(Data extracted from a collection)
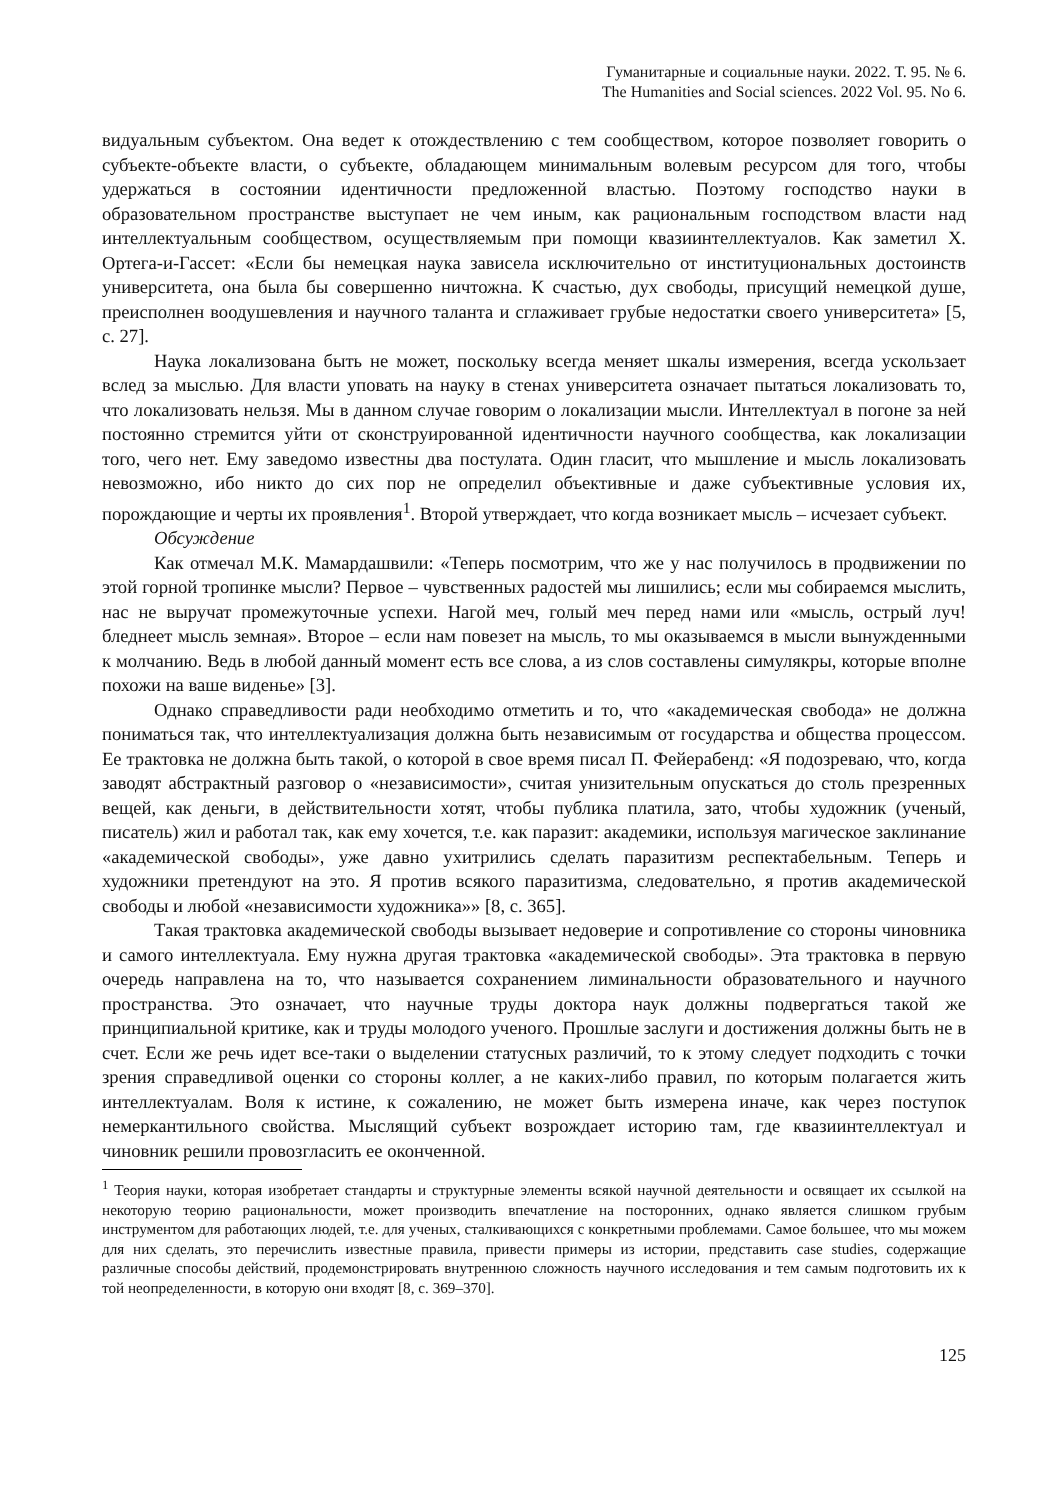Гуманитарные и социальные науки. 2022. Т. 95. № 6.
The Humanities and Social sciences. 2022 Vol. 95. No 6.
видуальным субъектом. Она ведет к отождествлению с тем сообществом, которое позволяет говорить о субъекте-объекте власти, о субъекте, обладающем минимальным волевым ресурсом для того, чтобы удержаться в состоянии идентичности предложенной властью. Поэтому господство науки в образовательном пространстве выступает не чем иным, как рациональным господством власти над интеллектуальным сообществом, осуществляемым при помощи квазиинтеллектуалов. Как заметил Х. Ортега-и-Гассет: «Если бы немецкая наука зависела исключительно от институциональных достоинств университета, она была бы совершенно ничтожна. К счастью, дух свободы, присущий немецкой душе, преисполнен воодушевления и научного таланта и сглаживает грубые недостатки своего университета» [5, с. 27].
Наука локализована быть не может, поскольку всегда меняет шкалы измерения, всегда ускользает вслед за мыслью. Для власти уповать на науку в стенах университета означает пытаться локализовать то, что локализовать нельзя. Мы в данном случае говорим о локализации мысли. Интеллектуал в погоне за ней постоянно стремится уйти от сконструированной идентичности научного сообщества, как локализации того, чего нет. Ему заведомо известны два постулата. Один гласит, что мышление и мысль локализовать невозможно, ибо никто до сих пор не определил объективные и даже субъективные условия их, порождающие и черты их проявления<sup>1</sup>. Второй утверждает, что когда возникает мысль – исчезает субъект.
Обсуждение
Как отмечал М.К. Мамардашвили: «Теперь посмотрим, что же у нас получилось в продвижении по этой горной тропинке мысли? Первое – чувственных радостей мы лишились; если мы собираемся мыслить, нас не выручат промежуточные успехи. Нагой меч, голый меч перед нами или «мысль, острый луч! бледнеет мысль земная». Второе – если нам повезет на мысль, то мы оказываемся в мысли вынужденными к молчанию. Ведь в любой данный момент есть все слова, а из слов составлены симулякры, которые вполне похожи на ваше виденье» [3].
Однако справедливости ради необходимо отметить и то, что «академическая свобода» не должна пониматься так, что интеллектуализация должна быть независимым от государства и общества процессом. Ее трактовка не должна быть такой, о которой в свое время писал П. Фейерабенд: «Я подозреваю, что, когда заводят абстрактный разговор о «независимости», считая унизительным опускаться до столь презренных вещей, как деньги, в действительности хотят, чтобы публика платила, зато, чтобы художник (ученый, писатель) жил и работал так, как ему хочется, т.е. как паразит: академики, используя магическое заклинание «академической свободы», уже давно ухитрились сделать паразитизм респектабельным. Теперь и художники претендуют на это. Я против всякого паразитизма, следовательно, я против академической свободы и любой «независимости художника»» [8, с. 365].
Такая трактовка академической свободы вызывает недоверие и сопротивление со стороны чиновника и самого интеллектуала. Ему нужна другая трактовка «академической свободы». Эта трактовка в первую очередь направлена на то, что называется сохранением лиминальности образовательного и научного пространства. Это означает, что научные труды доктора наук должны подвергаться такой же принципиальной критике, как и труды молодого ученого. Прошлые заслуги и достижения должны быть не в счет. Если же речь идет все-таки о выделении статусных различий, то к этому следует подходить с точки зрения справедливой оценки со стороны коллег, а не каких-либо правил, по которым полагается жить интеллектуалам. Воля к истине, к сожалению, не может быть измерена иначе, как через поступок немеркантильного свойства. Мыслящий субъект возрождает историю там, где квазиинтеллектуал и чиновник решили провозгласить ее оконченной.
<sup>1</sup> Теория науки, которая изобретает стандарты и структурные элементы всякой научной деятельности и освящает их ссылкой на некоторую теорию рациональности, может производить впечатление на посторонних, однако является слишком грубым инструментом для работающих людей, т.е. для ученых, сталкивающихся с конкретными проблемами. Самое большее, что мы можем для них сделать, это перечислить известные правила, привести примеры из истории, представить case studies, содержащие различные способы действий, продемонстрировать внутреннюю сложность научного исследования и тем самым подготовить их к той неопределенности, в которую они входят [8, с. 369–370].
125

▶ **WHAT THIS TASK INVOLVES**: Retype all entries exactly as they appear, dropping the images.

▶ **RESULT**:
Гуманитарные и социальные науки. 2022. Т. 95. № 6.
The Humanities and Social sciences. 2022 Vol. 95. No 6.
видуальным субъектом. Она ведет к отождествлению с тем сообществом, которое позволяет говорить о субъекте-объекте власти, о субъекте, обладающем минимальным волевым ресурсом для того, чтобы удержаться в состоянии идентичности предложенной властью. Поэтому господство науки в образовательном пространстве выступает не чем иным, как рациональным господством власти над интеллектуальным сообществом, осуществляемым при помощи квазиинтеллектуалов. Как заметил Х. Ортега-и-Гассет: «Если бы немецкая наука зависела исключительно от институциональных достоинств университета, она была бы совершенно ничтожна. К счастью, дух свободы, присущий немецкой душе, преисполнен воодушевления и научного таланта и сглаживает грубые недостатки своего университета» [5, с. 27].
Наука локализована быть не может, поскольку всегда меняет шкалы измерения, всегда ускользает вслед за мыслью. Для власти уповать на науку в стенах университета означает пытаться локализовать то, что локализовать нельзя. Мы в данном случае говорим о локализации мысли. Интеллектуал в погоне за ней постоянно стремится уйти от сконструированной идентичности научного сообщества, как локализации того, чего нет. Ему заведомо известны два постулата. Один гласит, что мышление и мысль локализовать невозможно, ибо никто до сих пор не определил объективные и даже субъективные условия их, порождающие и черты их проявления<sup>1</sup>. Второй утверждает, что когда возникает мысль – исчезает субъект.
Обсуждение
Как отмечал М.К. Мамардашвили: «Теперь посмотрим, что же у нас получилось в продвижении по этой горной тропинке мысли? Первое – чувственных радостей мы лишились; если мы собираемся мыслить, нас не выручат промежуточные успехи. Нагой меч, голый меч перед нами или «мысль, острый луч! бледнеет мысль земная». Второе – если нам повезет на мысль, то мы оказываемся в мысли вынужденными к молчанию. Ведь в любой данный момент есть все слова, а из слов составлены симулякры, которые вполне похожи на ваше виденье» [3].
Однако справедливости ради необходимо отметить и то, что «академическая свобода» не должна пониматься так, что интеллектуализация должна быть независимым от государства и общества процессом. Ее трактовка не должна быть такой, о которой в свое время писал П. Фейерабенд: «Я подозреваю, что, когда заводят абстрактный разговор о «независимости», считая унизительным опускаться до столь презренных вещей, как деньги, в действительности хотят, чтобы публика платила, зато, чтобы художник (ученый, писатель) жил и работал так, как ему хочется, т.е. как паразит: академики, используя магическое заклинание «академической свободы», уже давно ухитрились сделать паразитизм респектабельным. Теперь и художники претендуют на это. Я против всякого паразитизма, следовательно, я против академической свободы и любой «независимости художника»» [8, с. 365].
Такая трактовка академической свободы вызывает недоверие и сопротивление со стороны чиновника и самого интеллектуала. Ему нужна другая трактовка «академической свободы». Эта трактовка в первую очередь направлена на то, что называется сохранением лиминальности образовательного и научного пространства. Это означает, что научные труды доктора наук должны подвергаться такой же принципиальной критике, как и труды молодого ученого. Прошлые заслуги и достижения должны быть не в счет. Если же речь идет все-таки о выделении статусных различий, то к этому следует подходить с точки зрения справедливой оценки со стороны коллег, а не каких-либо правил, по которым полагается жить интеллектуалам. Воля к истине, к сожалению, не может быть измерена иначе, как через поступок немеркантильного свойства. Мыслящий субъект возрождает историю там, где квазиинтеллектуал и чиновник решили провозгласить ее оконченной.
<sup>1</sup> Теория науки, которая изобретает стандарты и структурные элементы всякой научной деятельности и освящает их ссылкой на некоторую теорию рациональности, может производить впечатление на посторонних, однако является слишком грубым инструментом для работающих людей, т.е. для ученых, сталкивающихся с конкретными проблемами. Самое большее, что мы можем для них сделать, это перечислить известные правила, привести примеры из истории, представить case studies, содержащие различные способы действий, продемонстрировать внутреннюю сложность научного исследования и тем самым подготовить их к той неопределенности, в которую они входят [8, с. 369–370].
125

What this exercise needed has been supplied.